In this section, you’ll find a high-level overview of the components involved in integrating with Bespot Gatekeeper and how they exchange information. The following diagram offers a visual representation, and each component is detailed afterwards. By reviewing this overview first, you’ll gain the necessary context before integrating Bespot’s SDKs and services.
The Auth Server issues access tokens based on the Client Credentials Flow, as defined in OAuth 2.0 (RFC 6749, Section 4.4).
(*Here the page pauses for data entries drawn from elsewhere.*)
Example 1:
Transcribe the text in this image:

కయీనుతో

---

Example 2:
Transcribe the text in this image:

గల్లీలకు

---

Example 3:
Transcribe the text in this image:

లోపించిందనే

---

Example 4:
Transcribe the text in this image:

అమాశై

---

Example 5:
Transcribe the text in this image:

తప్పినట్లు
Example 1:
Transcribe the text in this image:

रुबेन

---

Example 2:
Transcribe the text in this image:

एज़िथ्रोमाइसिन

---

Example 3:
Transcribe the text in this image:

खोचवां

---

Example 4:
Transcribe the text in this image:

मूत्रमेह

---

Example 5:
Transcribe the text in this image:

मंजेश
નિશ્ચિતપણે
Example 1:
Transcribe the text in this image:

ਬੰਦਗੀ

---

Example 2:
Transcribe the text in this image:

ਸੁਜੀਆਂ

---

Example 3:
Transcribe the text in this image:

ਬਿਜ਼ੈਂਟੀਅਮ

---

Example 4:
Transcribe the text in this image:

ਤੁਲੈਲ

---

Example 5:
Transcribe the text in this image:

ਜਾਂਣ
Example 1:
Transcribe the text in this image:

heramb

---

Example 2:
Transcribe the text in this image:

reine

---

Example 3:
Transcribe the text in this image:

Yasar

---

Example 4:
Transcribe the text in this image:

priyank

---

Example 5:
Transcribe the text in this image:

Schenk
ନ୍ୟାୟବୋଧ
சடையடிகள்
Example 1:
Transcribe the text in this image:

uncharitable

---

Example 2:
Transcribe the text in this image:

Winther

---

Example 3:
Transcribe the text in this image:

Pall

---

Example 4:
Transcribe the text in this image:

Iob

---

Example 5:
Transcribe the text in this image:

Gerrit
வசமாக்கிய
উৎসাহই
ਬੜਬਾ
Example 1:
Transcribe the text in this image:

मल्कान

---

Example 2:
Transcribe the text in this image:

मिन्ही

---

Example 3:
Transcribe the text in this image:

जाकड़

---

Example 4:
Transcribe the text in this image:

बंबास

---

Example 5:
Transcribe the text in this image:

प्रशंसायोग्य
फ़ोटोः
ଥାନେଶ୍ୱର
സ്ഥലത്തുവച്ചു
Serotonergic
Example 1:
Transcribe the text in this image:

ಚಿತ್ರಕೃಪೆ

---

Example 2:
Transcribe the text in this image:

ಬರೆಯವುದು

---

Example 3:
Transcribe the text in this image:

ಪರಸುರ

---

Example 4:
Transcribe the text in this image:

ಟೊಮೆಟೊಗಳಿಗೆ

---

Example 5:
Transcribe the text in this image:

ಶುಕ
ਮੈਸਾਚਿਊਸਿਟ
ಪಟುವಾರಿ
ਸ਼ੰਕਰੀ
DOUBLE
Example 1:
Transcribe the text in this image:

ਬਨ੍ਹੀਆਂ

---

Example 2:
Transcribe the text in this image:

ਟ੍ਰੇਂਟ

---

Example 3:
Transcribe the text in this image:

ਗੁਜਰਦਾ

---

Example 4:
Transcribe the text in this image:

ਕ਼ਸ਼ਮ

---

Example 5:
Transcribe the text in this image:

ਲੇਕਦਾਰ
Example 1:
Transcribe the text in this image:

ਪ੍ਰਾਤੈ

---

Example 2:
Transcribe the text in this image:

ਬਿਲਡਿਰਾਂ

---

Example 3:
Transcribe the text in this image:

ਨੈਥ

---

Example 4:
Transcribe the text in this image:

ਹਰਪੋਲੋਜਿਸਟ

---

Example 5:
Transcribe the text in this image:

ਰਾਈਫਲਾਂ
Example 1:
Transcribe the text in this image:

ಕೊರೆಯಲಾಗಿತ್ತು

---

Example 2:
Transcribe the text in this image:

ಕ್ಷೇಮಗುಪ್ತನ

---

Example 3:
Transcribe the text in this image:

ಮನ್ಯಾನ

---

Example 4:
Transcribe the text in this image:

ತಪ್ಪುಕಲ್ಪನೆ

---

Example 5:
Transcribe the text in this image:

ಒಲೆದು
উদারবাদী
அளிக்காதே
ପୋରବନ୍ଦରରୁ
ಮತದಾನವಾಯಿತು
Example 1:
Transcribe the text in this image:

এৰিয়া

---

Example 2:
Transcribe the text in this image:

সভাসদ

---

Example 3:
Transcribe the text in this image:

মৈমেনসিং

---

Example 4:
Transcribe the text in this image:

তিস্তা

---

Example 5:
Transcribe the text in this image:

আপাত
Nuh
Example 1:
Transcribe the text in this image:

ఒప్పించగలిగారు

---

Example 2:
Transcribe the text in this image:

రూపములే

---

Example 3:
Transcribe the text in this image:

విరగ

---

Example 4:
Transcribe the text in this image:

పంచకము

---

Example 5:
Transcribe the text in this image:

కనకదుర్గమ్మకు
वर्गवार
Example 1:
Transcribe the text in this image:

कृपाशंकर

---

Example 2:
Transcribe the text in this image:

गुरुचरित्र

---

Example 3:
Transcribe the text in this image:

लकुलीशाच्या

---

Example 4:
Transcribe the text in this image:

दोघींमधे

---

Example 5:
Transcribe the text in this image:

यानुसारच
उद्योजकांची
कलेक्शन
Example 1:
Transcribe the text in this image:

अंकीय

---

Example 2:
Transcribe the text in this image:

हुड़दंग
It is used in the server-to-server verification flow, granting the Client Server access to the API Server’s endpoints, specifically the /api/s2s/verify endpoint. The access tokens are in the form of JWTs (JSON Web Tokens) following the RFC 7519.
The API Server exposes all available endpoints. Any entity that needs to consume these endpoints must be first authorized. The access token (JWT), previously acquired from the Auth Server, must be provided in the Authorization HTTP header with the “Bearer ” prefix for the resource to be accessible. Otherwise, a 401 Unauthorized HTTP error is returned.
This is the customer’s Client Server. It receives verification requests from the customer’s frontend applications (Web, iOS, Android). These requests include the Action and Ticket information, which is then used as the body payload for the /api/s2s/verify HTTP endpoint of the API Server. Following successful verification of the Policy Action based on the Ticket information by the API Server, the Client Server informs the frontend applications that the verification is completed, allowing the transaction to proceed.The Ticket is an encrypted string that can only be decrypted by the API Server and contains all information regarding the Detection Results, the Policy Action, and the timestamp information that the frontend applications initially received.
The Web SDK incorporates functionality for performing detections on the Web Browser, communicating with Bespot’s API Server, and receiving the Policy Action. The Web SDK is the library to be used, as a dependency, in the customer’s application to provide the Policy Action.
The iOS SDK incorporates functionality for performing detections in iOS devices, communicating with Bespot’s API Server and receiving the Policy Action. The iOS SDK is the library to be used, as a dependency, in the customer’s iOS mobile application to provide the Policy Action.
The Android SDK incorporates functionality for running checks in Android devices, communicating with Bespot’s API Server and receiving the Policy Action. The Android SDK is the library to be used, as a dependency, in the customer’s Android mobile application to provide the Policy Action.